American College of Allergy, Asthma & Immunology 2011 Annual Scientific Meeting
- More than one-third of children with asthma who stopped using long-acting beta agonists (LABAs) once their condition was under control, as recommended by the FDA, lost control of their asthma within the subsequent 3 months and required further treatment, according to a study conducted by researchers at the University of Louisville. The results indicate that some patients may need long-term LABA therapy.
- A survey of 2500 adolescents and adults with asthma found that periods of worsening symptoms lasted longer than a week for approximately 25% of respondents and longer than 3 weeks for 6% of respondents.

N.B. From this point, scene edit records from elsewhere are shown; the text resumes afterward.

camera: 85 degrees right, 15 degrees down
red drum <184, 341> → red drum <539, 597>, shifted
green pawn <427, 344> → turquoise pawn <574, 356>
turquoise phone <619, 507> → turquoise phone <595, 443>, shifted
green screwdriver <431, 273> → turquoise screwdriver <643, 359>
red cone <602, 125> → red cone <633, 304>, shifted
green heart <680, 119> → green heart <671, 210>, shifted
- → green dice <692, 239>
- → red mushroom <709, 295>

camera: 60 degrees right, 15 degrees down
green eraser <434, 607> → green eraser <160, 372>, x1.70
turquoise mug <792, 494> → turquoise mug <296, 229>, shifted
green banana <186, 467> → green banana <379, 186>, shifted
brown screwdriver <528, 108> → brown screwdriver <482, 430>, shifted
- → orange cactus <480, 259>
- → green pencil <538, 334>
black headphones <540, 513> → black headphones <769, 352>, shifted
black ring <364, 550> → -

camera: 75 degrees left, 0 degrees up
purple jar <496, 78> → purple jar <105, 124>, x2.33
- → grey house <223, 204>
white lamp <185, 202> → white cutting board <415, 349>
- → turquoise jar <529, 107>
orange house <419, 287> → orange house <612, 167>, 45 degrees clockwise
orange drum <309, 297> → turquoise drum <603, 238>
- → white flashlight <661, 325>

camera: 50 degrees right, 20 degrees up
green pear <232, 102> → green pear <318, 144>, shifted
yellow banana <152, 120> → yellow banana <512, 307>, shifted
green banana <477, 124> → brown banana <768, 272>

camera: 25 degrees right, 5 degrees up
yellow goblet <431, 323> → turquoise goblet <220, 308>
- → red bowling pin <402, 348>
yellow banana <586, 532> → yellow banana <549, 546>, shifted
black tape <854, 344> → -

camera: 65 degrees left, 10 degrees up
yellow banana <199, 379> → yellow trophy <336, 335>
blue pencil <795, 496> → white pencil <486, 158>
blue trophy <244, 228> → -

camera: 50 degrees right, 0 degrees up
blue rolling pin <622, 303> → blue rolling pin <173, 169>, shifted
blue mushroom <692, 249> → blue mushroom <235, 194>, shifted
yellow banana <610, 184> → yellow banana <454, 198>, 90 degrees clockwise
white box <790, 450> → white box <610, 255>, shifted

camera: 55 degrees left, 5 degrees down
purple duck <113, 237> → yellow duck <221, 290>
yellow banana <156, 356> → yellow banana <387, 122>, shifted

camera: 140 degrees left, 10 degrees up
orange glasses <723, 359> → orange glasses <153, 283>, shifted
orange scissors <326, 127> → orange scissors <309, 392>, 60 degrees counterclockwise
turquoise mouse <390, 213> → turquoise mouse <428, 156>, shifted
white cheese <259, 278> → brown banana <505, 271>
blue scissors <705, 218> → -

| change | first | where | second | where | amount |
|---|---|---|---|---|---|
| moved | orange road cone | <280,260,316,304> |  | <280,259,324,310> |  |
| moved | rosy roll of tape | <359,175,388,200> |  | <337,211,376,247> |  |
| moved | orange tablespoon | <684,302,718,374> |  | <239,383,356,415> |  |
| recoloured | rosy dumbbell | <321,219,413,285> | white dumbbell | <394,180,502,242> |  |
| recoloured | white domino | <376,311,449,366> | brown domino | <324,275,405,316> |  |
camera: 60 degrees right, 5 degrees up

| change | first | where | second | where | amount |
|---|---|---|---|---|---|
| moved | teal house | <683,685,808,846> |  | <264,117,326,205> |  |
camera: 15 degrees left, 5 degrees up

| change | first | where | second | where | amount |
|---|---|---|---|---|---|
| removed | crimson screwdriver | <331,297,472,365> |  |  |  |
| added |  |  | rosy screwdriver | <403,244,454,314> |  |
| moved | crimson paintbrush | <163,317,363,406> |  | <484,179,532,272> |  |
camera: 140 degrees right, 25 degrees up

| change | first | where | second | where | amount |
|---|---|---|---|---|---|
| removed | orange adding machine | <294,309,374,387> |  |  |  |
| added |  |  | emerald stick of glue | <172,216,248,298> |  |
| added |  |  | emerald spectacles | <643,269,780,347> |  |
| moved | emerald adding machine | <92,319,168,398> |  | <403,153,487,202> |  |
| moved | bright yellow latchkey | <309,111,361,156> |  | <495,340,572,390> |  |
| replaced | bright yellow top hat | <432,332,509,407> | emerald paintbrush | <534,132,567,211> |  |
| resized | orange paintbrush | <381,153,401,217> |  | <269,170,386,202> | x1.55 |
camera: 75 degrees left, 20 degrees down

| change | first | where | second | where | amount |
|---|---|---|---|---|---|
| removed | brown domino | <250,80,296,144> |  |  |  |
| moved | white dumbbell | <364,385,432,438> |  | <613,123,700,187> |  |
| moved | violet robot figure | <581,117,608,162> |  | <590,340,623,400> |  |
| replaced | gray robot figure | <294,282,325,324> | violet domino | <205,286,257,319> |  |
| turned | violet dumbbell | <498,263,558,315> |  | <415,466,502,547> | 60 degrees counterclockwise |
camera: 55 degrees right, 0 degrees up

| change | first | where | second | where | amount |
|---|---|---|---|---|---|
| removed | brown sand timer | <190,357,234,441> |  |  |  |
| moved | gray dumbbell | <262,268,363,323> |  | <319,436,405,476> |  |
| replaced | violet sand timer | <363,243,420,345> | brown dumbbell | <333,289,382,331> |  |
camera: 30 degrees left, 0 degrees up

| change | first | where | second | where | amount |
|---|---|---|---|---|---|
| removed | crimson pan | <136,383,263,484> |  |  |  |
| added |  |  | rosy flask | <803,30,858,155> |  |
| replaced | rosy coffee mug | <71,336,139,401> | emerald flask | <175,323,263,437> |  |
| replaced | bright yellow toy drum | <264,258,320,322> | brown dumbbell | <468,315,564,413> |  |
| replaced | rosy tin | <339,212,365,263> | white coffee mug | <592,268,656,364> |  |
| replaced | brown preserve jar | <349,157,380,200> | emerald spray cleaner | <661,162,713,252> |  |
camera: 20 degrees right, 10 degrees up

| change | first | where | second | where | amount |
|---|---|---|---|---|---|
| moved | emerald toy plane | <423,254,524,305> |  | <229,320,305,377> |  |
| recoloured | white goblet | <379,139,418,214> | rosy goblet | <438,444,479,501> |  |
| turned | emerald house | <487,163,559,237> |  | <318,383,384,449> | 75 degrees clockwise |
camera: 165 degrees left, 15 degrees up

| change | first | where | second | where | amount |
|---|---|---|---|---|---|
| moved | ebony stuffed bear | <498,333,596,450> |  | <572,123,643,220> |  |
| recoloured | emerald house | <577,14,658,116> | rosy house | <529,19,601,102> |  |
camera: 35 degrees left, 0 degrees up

- Children with severe egg allergies can safely receive the trivalent influenza vaccine in a single dose, according to interim results of a 2-year multicenter trial. Researchers randomized children with the allergies to receive the vaccine in a 10% to 90% split dose of vaccine or a 0% to 100% single dose designed to mimic the split dose and retrospectively analyzed children with the allergies who received a split dose or single dose from a physician. None of the children had an allergic reaction.
World Allergy Organization XXII World Allergy Congress
- Hives occur most commonly among women in their 30s, according to the results of a study conducted in Mexico between 2005 and 2011. The researchers selected medical records for 2337 patients from the allergy service of a medical center, of whom 90 had hives.